**Exercise:** Your copy should hold only the lines from the one with "left wrist: (653, 380)" to the one with "left shoulder: (137, 118)", both included, each exactly as it stands below, with no pictures.

****************************************

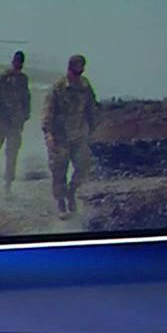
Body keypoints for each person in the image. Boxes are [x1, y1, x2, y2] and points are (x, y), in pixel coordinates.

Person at [43, 54, 97, 219]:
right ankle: (61, 204)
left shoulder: (85, 86)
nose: (80, 70)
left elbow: (91, 108)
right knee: (59, 171)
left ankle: (71, 192)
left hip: (79, 135)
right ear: (70, 67)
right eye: (77, 67)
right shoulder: (58, 87)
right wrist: (48, 134)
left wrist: (93, 129)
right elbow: (48, 111)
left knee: (84, 166)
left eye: (82, 67)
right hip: (60, 136)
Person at [0, 50, 31, 194]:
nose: (18, 64)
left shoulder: (23, 79)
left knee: (12, 155)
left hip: (14, 123)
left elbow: (26, 99)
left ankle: (8, 185)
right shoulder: (3, 76)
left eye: (20, 62)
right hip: (0, 120)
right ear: (13, 61)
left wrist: (24, 116)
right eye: (17, 61)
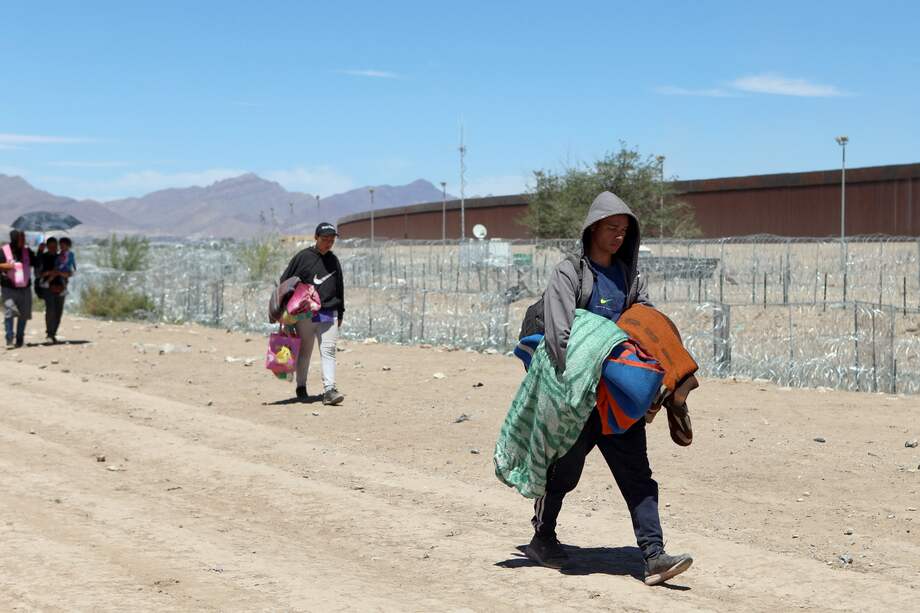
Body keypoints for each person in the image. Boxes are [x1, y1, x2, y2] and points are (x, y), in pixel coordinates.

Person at [526, 191, 693, 586]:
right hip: (579, 396)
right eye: (611, 228)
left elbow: (646, 327)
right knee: (563, 472)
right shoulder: (570, 273)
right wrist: (572, 383)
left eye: (624, 230)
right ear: (592, 229)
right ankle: (543, 537)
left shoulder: (630, 277)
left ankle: (654, 555)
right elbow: (559, 336)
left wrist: (653, 380)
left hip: (618, 397)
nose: (619, 235)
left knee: (638, 476)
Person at [279, 222, 345, 405]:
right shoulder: (303, 257)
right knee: (305, 351)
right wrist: (286, 312)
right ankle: (301, 386)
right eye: (325, 239)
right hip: (305, 315)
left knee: (329, 350)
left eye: (332, 240)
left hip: (328, 312)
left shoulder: (334, 260)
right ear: (316, 238)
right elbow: (285, 281)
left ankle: (330, 390)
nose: (329, 243)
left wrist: (340, 312)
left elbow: (340, 287)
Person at [1, 230, 37, 349]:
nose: (24, 240)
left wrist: (41, 252)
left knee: (24, 314)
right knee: (9, 313)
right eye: (21, 238)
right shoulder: (4, 250)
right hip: (8, 288)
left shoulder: (27, 251)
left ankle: (20, 339)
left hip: (25, 288)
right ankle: (9, 339)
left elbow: (35, 262)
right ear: (15, 239)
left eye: (24, 238)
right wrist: (9, 266)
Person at [36, 236, 74, 343]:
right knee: (50, 309)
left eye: (54, 246)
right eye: (50, 246)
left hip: (61, 286)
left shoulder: (62, 257)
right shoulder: (42, 257)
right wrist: (48, 273)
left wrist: (60, 273)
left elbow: (70, 272)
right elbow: (38, 273)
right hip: (47, 288)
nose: (53, 249)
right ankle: (49, 333)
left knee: (58, 311)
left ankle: (53, 333)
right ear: (47, 247)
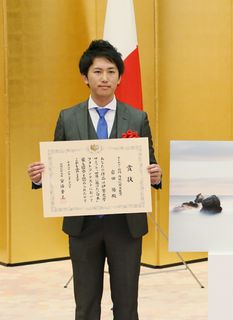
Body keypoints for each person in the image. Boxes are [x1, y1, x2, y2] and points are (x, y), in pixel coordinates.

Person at [27, 40, 162, 320]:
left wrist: (155, 175)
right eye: (97, 71)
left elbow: (149, 162)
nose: (105, 78)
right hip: (83, 225)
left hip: (125, 225)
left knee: (127, 306)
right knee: (86, 305)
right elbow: (58, 168)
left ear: (120, 77)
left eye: (111, 71)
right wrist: (41, 178)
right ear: (85, 77)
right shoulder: (68, 117)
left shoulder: (137, 118)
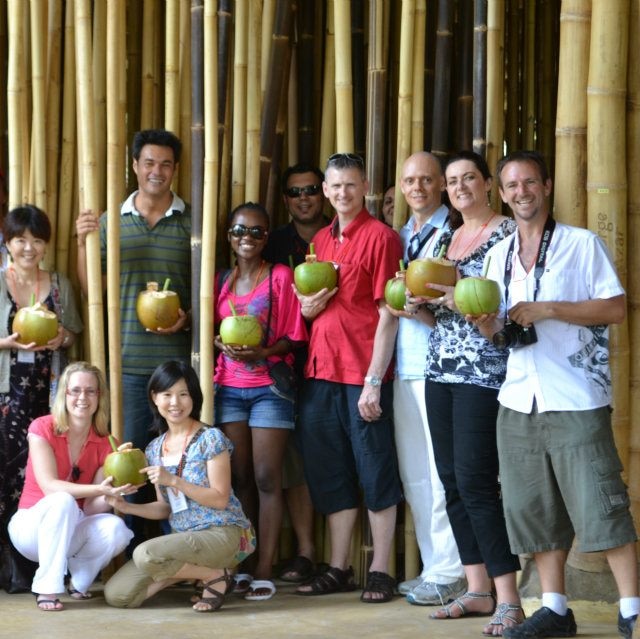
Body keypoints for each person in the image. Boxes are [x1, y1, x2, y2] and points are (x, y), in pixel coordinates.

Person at [478, 150, 639, 639]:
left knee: (601, 502)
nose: (521, 192)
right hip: (517, 398)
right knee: (533, 506)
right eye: (511, 185)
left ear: (546, 186)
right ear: (502, 195)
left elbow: (615, 309)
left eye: (529, 182)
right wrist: (487, 325)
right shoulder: (496, 255)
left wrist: (549, 308)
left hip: (575, 397)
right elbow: (499, 332)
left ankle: (632, 607)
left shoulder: (579, 244)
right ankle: (554, 608)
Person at [416, 151, 523, 636]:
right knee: (450, 480)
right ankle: (477, 588)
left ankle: (509, 598)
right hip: (440, 368)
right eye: (452, 181)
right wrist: (415, 305)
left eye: (468, 179)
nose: (460, 187)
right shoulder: (445, 237)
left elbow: (495, 300)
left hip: (484, 370)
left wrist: (453, 289)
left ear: (487, 185)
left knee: (479, 481)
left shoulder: (506, 233)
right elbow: (439, 313)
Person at [293, 152, 403, 603]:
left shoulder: (382, 238)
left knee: (374, 466)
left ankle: (380, 568)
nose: (342, 193)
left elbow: (389, 314)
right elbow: (310, 307)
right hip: (320, 372)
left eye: (350, 185)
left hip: (361, 373)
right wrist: (306, 308)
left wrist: (374, 379)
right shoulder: (320, 239)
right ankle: (338, 566)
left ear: (365, 186)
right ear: (326, 191)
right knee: (329, 469)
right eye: (334, 186)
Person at [104, 360, 255, 611]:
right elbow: (165, 509)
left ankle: (212, 577)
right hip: (184, 540)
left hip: (223, 533)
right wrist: (125, 507)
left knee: (145, 554)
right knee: (119, 595)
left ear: (194, 398)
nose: (175, 403)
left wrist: (173, 480)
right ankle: (206, 573)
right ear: (155, 398)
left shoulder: (210, 438)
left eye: (183, 394)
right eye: (167, 394)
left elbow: (220, 498)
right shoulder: (154, 449)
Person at [75, 129, 191, 452]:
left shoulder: (192, 223)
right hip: (125, 361)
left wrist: (189, 318)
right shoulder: (111, 222)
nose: (157, 172)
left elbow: (210, 291)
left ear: (175, 169)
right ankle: (129, 507)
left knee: (176, 455)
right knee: (130, 454)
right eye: (149, 163)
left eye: (166, 164)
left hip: (177, 364)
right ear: (135, 165)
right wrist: (82, 243)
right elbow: (90, 290)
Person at [214, 202, 308, 601]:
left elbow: (294, 335)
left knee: (268, 477)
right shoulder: (220, 279)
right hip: (228, 388)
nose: (246, 238)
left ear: (267, 237)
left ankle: (265, 567)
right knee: (239, 480)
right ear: (229, 236)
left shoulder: (281, 277)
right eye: (239, 231)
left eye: (255, 232)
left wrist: (263, 352)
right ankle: (243, 562)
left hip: (269, 386)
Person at [384, 152, 465, 605]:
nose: (417, 187)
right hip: (404, 363)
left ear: (441, 186)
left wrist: (423, 307)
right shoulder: (400, 236)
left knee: (440, 472)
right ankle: (434, 567)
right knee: (414, 473)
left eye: (426, 180)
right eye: (410, 180)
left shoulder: (452, 235)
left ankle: (452, 571)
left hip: (441, 364)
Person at [7, 362, 134, 611]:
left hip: (71, 526)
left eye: (90, 391)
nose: (82, 397)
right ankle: (47, 587)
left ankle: (79, 581)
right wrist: (99, 490)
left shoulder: (108, 443)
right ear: (64, 394)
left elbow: (89, 509)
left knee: (116, 528)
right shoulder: (42, 427)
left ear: (99, 396)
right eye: (75, 390)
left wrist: (112, 494)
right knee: (62, 500)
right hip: (31, 529)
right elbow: (49, 486)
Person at [1, 206, 83, 578]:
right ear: (8, 243)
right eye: (21, 239)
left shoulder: (59, 283)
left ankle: (37, 567)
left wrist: (59, 338)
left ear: (46, 245)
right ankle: (7, 569)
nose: (29, 247)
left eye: (37, 240)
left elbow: (75, 331)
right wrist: (7, 343)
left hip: (47, 399)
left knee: (36, 479)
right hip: (6, 397)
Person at [262, 163, 329, 583]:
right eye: (294, 192)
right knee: (289, 462)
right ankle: (305, 550)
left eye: (310, 190)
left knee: (329, 453)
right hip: (286, 366)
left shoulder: (338, 237)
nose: (303, 198)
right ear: (285, 199)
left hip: (335, 360)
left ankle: (338, 554)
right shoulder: (274, 244)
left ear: (322, 194)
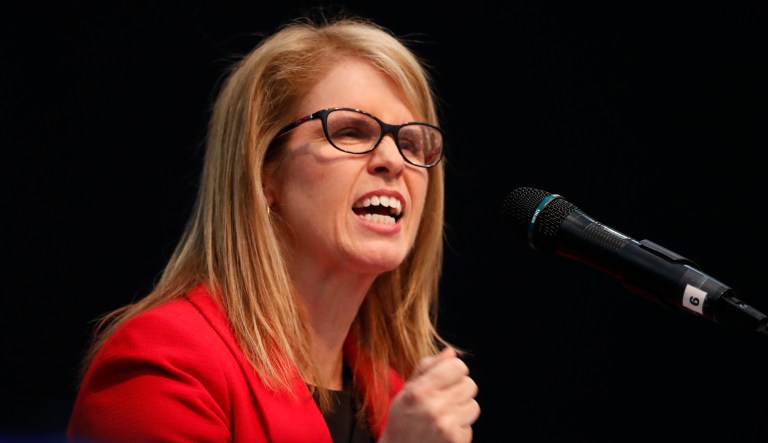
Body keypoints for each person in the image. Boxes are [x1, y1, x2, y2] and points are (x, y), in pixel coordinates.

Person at [67, 11, 480, 443]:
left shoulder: (394, 395)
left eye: (412, 142)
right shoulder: (164, 366)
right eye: (351, 131)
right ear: (265, 172)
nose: (394, 160)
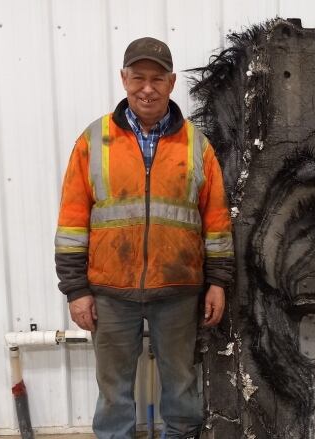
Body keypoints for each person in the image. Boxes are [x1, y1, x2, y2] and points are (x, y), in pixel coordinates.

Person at [54, 37, 233, 439]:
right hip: (109, 293)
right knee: (113, 393)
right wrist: (76, 290)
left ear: (171, 83)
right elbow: (71, 220)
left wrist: (218, 282)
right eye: (138, 78)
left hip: (179, 291)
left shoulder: (196, 145)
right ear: (124, 79)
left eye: (156, 79)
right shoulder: (93, 141)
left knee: (182, 388)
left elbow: (217, 222)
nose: (147, 88)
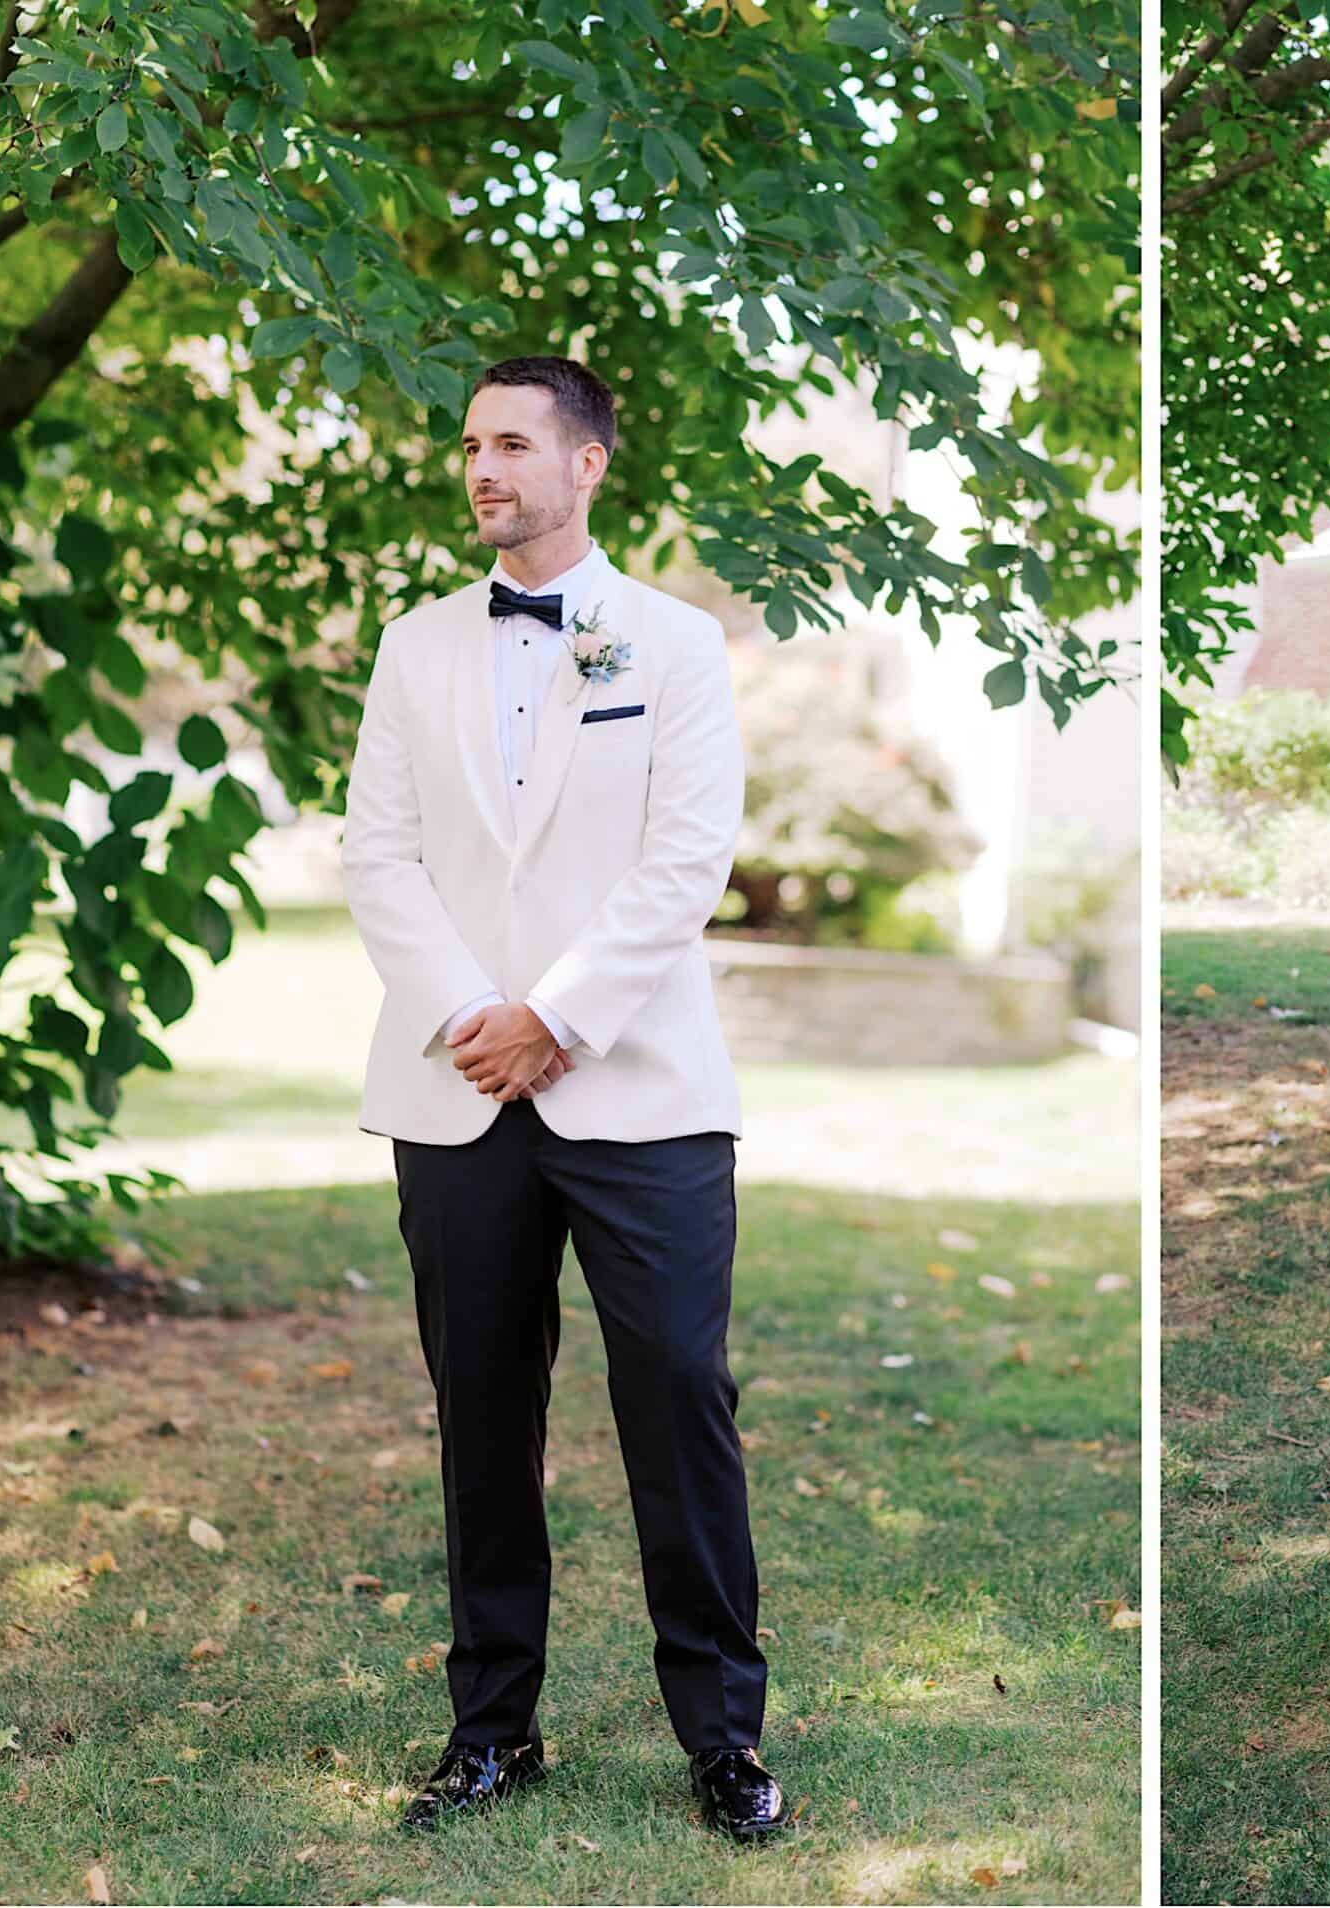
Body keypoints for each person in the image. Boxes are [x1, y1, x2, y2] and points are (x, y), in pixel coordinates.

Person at [339, 354, 785, 1842]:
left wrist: (560, 1017)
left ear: (588, 464)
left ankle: (723, 1740)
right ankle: (492, 1731)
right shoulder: (412, 650)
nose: (483, 468)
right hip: (458, 1088)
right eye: (470, 443)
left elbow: (686, 859)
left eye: (513, 443)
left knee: (678, 1401)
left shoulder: (675, 642)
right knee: (481, 1410)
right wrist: (479, 1018)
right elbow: (378, 858)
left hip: (642, 1088)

****************************************

**Written answer:**
left wrist: (653, 380)
left hip: (618, 397)
nose: (619, 235)
left knee: (638, 476)
Person at [279, 222, 345, 405]:
right shoulder: (303, 257)
right knee: (305, 351)
right wrist: (286, 312)
right ankle: (301, 386)
right eye: (325, 239)
right hip: (305, 315)
left knee: (329, 350)
left eye: (332, 240)
left hip: (328, 312)
left shoulder: (334, 260)
right ear: (316, 238)
right elbow: (285, 281)
left ankle: (330, 390)
nose: (329, 243)
left wrist: (340, 312)
left elbow: (340, 287)
Person at [1, 230, 37, 349]:
nose: (24, 240)
left wrist: (41, 252)
left knee: (24, 314)
right knee: (9, 313)
right eye: (21, 238)
right shoulder: (4, 250)
right hip: (8, 288)
left shoulder: (27, 251)
left ankle: (20, 339)
left hip: (25, 288)
right ankle: (9, 339)
left elbow: (35, 262)
right ear: (15, 239)
left eye: (24, 238)
right wrist: (9, 266)
Person at [36, 236, 74, 343]:
right knee: (50, 309)
left eye: (54, 246)
right eye: (50, 246)
left hip: (61, 286)
left shoulder: (62, 257)
right shoulder: (42, 257)
right wrist: (48, 273)
left wrist: (60, 273)
left elbow: (70, 272)
right elbow: (38, 273)
right hip: (47, 288)
nose: (53, 249)
right ankle: (49, 333)
left knee: (58, 311)
left ankle: (53, 333)
right ear: (47, 247)
Body keypoints for each person in the image. Boxes are [x1, y1, x2, y2] and points are (x, y), in pixel coordinates.

Person at [27, 40, 162, 320]:
left wrist: (155, 175)
right eye: (97, 71)
left elbow: (149, 162)
nose: (105, 78)
right hip: (83, 225)
left hip: (125, 225)
left knee: (127, 306)
right knee: (86, 305)
right elbow: (58, 168)
left ear: (120, 77)
left eye: (111, 71)
right wrist: (41, 178)
right ear: (85, 77)
right shoulder: (68, 117)
left shoulder: (137, 118)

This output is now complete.